◆ **Task brief**
Word for word, restate the records from their first line through the line with "4: (926, 463, 7.29)", both ends included; omit each picture.

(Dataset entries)
--- START ---

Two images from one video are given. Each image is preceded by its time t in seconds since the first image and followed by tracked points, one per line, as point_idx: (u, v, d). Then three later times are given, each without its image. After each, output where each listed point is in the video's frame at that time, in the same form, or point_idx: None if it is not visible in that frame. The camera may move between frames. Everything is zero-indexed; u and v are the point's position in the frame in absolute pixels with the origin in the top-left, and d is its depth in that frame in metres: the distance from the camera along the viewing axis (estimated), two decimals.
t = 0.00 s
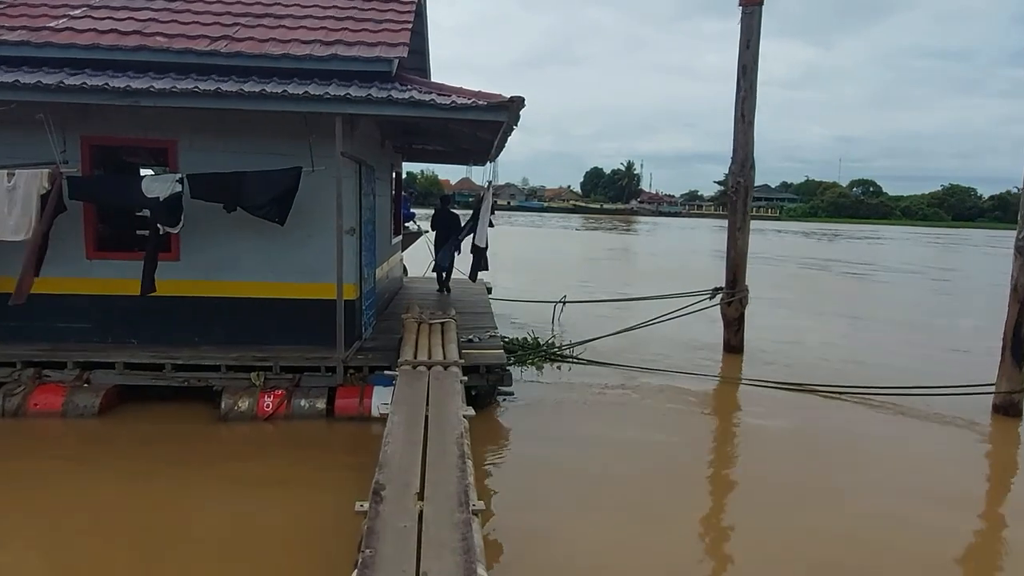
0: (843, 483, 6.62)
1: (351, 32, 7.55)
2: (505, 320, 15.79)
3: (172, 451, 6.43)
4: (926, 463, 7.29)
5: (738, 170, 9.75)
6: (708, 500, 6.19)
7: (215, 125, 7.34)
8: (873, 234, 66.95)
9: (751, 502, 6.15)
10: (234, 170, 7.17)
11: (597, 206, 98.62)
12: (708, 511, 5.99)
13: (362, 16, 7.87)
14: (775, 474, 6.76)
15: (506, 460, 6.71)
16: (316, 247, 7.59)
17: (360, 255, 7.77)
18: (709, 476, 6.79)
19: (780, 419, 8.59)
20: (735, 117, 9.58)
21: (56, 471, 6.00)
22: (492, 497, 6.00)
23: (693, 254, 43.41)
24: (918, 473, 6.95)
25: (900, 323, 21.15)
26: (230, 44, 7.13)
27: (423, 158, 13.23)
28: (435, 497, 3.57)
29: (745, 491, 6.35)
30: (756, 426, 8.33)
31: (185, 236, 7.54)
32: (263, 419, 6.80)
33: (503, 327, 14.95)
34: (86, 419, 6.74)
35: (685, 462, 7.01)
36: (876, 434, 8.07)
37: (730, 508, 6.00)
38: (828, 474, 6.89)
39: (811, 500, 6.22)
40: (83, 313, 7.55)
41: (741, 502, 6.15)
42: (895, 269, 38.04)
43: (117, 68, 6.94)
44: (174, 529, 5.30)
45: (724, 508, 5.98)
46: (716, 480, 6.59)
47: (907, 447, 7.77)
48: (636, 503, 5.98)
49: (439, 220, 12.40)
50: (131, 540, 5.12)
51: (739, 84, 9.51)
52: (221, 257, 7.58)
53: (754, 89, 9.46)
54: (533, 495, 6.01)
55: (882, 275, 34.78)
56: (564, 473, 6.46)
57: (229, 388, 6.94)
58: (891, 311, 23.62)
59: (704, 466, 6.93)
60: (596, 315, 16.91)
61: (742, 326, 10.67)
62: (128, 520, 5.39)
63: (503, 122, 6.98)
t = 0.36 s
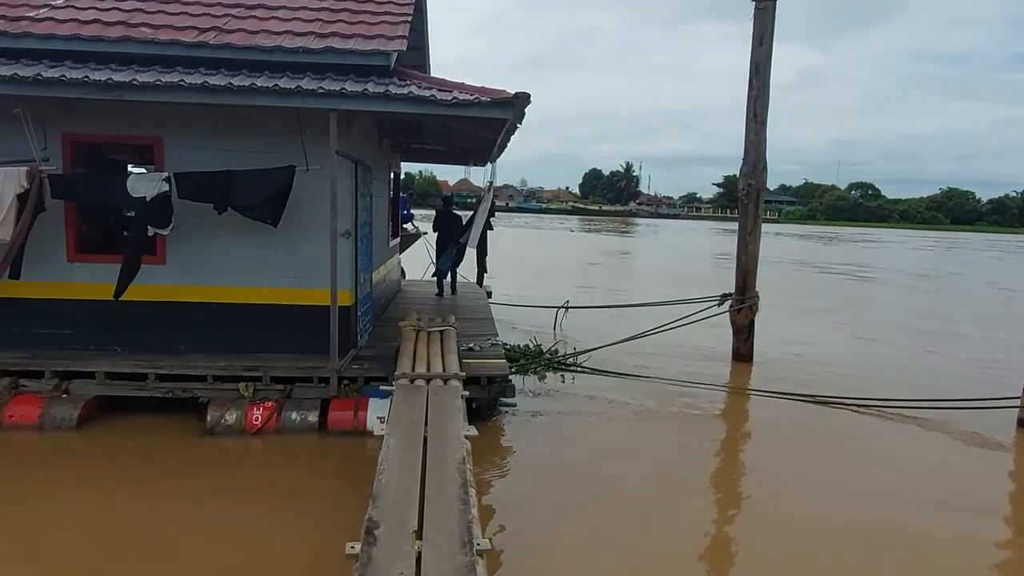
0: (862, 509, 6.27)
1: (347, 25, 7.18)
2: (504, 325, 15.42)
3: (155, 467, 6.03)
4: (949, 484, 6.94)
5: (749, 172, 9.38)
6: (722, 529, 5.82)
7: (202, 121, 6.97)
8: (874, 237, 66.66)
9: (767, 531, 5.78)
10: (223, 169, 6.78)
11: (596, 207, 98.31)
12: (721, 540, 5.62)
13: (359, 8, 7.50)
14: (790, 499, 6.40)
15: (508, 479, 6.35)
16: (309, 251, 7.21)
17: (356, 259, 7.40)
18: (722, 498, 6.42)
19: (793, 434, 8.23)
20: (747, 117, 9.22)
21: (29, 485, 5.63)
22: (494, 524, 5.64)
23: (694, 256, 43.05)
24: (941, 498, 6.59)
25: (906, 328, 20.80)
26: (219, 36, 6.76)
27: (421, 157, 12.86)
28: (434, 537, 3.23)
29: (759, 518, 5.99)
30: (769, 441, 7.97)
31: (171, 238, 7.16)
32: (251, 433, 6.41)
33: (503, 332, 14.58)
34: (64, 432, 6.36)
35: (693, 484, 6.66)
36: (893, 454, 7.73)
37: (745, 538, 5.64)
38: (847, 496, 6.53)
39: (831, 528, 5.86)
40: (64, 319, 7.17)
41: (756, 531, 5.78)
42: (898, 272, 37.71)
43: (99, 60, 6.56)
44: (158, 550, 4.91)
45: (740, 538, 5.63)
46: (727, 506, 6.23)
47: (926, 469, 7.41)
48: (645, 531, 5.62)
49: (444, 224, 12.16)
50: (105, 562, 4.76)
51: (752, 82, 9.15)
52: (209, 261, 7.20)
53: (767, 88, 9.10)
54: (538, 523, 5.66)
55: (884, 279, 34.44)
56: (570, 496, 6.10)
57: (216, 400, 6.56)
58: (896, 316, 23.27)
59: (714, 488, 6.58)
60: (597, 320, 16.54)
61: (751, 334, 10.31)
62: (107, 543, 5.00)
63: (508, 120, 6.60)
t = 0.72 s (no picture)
0: (882, 529, 5.97)
1: (343, 17, 6.88)
2: (503, 326, 15.12)
3: (138, 478, 5.71)
4: (969, 502, 6.65)
5: (758, 173, 9.10)
6: (734, 549, 5.54)
7: (191, 117, 6.66)
8: (874, 237, 66.43)
9: (782, 554, 5.48)
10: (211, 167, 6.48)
11: (595, 206, 97.90)
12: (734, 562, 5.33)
13: None
14: (806, 518, 6.10)
15: (509, 495, 6.04)
16: (302, 252, 6.91)
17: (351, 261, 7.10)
18: (733, 514, 6.13)
19: (804, 445, 7.95)
20: (757, 115, 8.93)
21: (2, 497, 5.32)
22: (494, 545, 5.33)
23: (694, 255, 42.75)
24: (963, 517, 6.30)
25: (911, 330, 20.52)
26: (208, 27, 6.44)
27: (420, 155, 12.56)
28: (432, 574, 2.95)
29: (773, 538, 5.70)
30: (779, 453, 7.68)
31: (158, 239, 6.86)
32: (240, 444, 6.10)
33: (502, 334, 14.29)
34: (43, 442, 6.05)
35: (704, 501, 6.35)
36: (909, 468, 7.43)
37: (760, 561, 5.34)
38: (864, 514, 6.24)
39: (850, 550, 5.56)
40: (45, 322, 6.87)
41: (771, 554, 5.48)
42: (900, 273, 37.45)
43: (83, 52, 6.25)
44: (143, 570, 4.57)
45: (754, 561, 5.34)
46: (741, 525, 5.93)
47: (943, 483, 7.13)
48: (655, 553, 5.32)
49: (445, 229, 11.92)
50: None
51: (761, 79, 8.86)
52: (197, 262, 6.90)
53: (778, 86, 8.81)
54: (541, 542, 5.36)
55: (886, 280, 34.18)
56: (574, 513, 5.81)
57: (203, 410, 6.25)
58: (900, 317, 23.00)
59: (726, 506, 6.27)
60: (598, 321, 16.25)
61: (758, 339, 10.03)
62: (87, 565, 4.65)
63: (511, 117, 6.30)
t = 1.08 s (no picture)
0: (907, 547, 5.61)
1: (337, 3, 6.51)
2: (503, 328, 14.76)
3: (114, 492, 5.35)
4: (996, 516, 6.29)
5: (770, 170, 8.73)
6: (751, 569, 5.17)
7: (175, 108, 6.29)
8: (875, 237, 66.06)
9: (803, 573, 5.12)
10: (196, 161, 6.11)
11: (595, 206, 97.57)
12: None
13: None
14: (825, 533, 5.73)
15: (511, 510, 5.67)
16: (293, 251, 6.56)
17: (345, 262, 6.74)
18: (749, 530, 5.77)
19: (819, 454, 7.59)
20: (769, 111, 8.57)
21: None
22: (496, 565, 4.96)
23: (696, 256, 42.35)
24: (991, 532, 5.94)
25: (918, 332, 20.13)
26: (193, 13, 6.08)
27: (419, 152, 12.20)
28: None
29: (792, 556, 5.34)
30: (794, 463, 7.32)
31: (141, 237, 6.50)
32: (225, 456, 5.73)
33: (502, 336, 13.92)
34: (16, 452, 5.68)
35: (716, 515, 5.99)
36: (931, 480, 7.06)
37: None
38: (888, 529, 5.88)
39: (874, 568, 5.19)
40: (22, 325, 6.51)
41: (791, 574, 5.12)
42: (903, 273, 37.06)
43: (60, 38, 5.89)
44: None
45: None
46: (756, 542, 5.57)
47: (967, 496, 6.77)
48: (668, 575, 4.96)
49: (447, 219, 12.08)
50: None
51: (774, 73, 8.49)
52: (182, 262, 6.54)
53: (791, 79, 8.45)
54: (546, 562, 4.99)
55: (890, 281, 33.79)
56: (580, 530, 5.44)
57: (186, 419, 5.89)
58: (906, 319, 22.62)
59: (739, 522, 5.91)
60: (600, 322, 15.88)
61: (769, 343, 9.66)
62: None
63: (514, 109, 5.93)
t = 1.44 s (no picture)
0: (939, 566, 5.25)
1: None
2: (506, 329, 14.37)
3: (90, 509, 4.99)
4: None
5: (784, 166, 8.36)
6: None
7: (158, 100, 5.93)
8: (878, 234, 65.62)
9: None
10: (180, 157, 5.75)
11: (595, 204, 97.14)
12: None
13: None
14: (851, 551, 5.36)
15: (515, 527, 5.30)
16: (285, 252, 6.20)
17: (340, 263, 6.37)
18: (770, 544, 5.40)
19: (839, 462, 7.22)
20: (783, 104, 8.20)
21: None
22: None
23: (699, 254, 41.96)
24: None
25: (929, 330, 19.70)
26: None
27: (418, 148, 11.82)
28: None
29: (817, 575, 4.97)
30: (813, 471, 6.95)
31: (123, 238, 6.14)
32: (210, 471, 5.36)
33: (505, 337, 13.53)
34: None
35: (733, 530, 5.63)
36: (957, 489, 6.69)
37: None
38: (917, 544, 5.51)
39: None
40: None
41: None
42: (909, 271, 36.65)
43: (34, 26, 5.52)
44: None
45: None
46: (779, 560, 5.18)
47: (998, 505, 6.39)
48: None
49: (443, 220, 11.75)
50: None
51: (789, 64, 8.12)
52: (167, 265, 6.18)
53: (807, 71, 8.08)
54: None
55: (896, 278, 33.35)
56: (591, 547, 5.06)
57: (169, 432, 5.53)
58: (915, 317, 22.21)
59: (758, 536, 5.54)
60: (605, 322, 15.50)
61: (782, 346, 9.29)
62: None
63: (519, 100, 5.55)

--- END ---

◆ **Task solution**
Two images from one video are given. Each image is preceded by its time t in seconds since the first image and followed by tracked points, one per line, as point_idx: (u, v, d). Then three later times are given, each without its image. After each, output where each listed point is in the video's frame at that time, in the same form, or point_idx: None if it is not visible in that frame. The camera may move between frames. Everything is zero-indexed; u and v are the point's position in the frame in absolute pixels with the origin in the top-left, and d is its depth in that frame in metres: the distance from the camera along the viewing axis (estimated), two decimals.
t = 0.00 s
0: (843, 483, 6.62)
1: (351, 32, 7.55)
2: (505, 320, 15.79)
3: (172, 451, 6.43)
4: (926, 463, 7.29)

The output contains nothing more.